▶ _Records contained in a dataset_
========================================================================

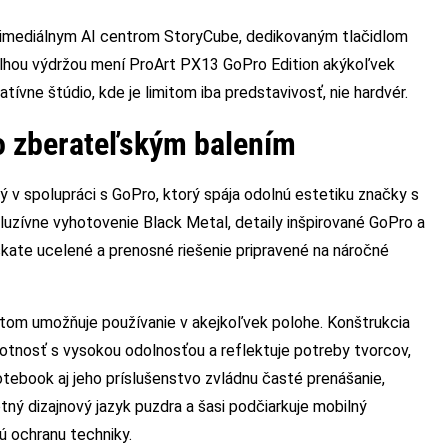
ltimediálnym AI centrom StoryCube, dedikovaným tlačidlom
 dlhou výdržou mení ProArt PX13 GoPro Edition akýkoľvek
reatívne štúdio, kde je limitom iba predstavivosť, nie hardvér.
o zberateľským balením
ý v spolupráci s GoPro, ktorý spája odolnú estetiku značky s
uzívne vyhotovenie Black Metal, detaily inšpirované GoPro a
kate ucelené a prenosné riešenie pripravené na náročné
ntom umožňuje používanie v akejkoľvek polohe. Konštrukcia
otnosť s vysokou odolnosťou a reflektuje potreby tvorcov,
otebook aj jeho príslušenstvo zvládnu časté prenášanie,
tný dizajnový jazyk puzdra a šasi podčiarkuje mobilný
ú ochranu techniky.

========================================================================

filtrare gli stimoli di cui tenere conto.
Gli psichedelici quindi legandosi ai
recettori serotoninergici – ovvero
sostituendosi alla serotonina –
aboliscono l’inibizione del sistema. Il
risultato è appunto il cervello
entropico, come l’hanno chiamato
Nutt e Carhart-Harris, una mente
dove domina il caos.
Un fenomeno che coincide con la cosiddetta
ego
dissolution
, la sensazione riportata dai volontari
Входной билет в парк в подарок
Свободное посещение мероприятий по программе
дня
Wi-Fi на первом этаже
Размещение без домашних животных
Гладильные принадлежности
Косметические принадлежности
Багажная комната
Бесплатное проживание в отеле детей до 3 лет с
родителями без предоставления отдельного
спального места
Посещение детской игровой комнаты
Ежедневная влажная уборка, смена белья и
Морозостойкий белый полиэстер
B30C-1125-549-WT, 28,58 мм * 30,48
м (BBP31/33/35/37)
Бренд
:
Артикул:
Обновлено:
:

========================================================================

How many lines in the data contain "принадлежности"? Answer with the number alone.

▶ _Written response_
2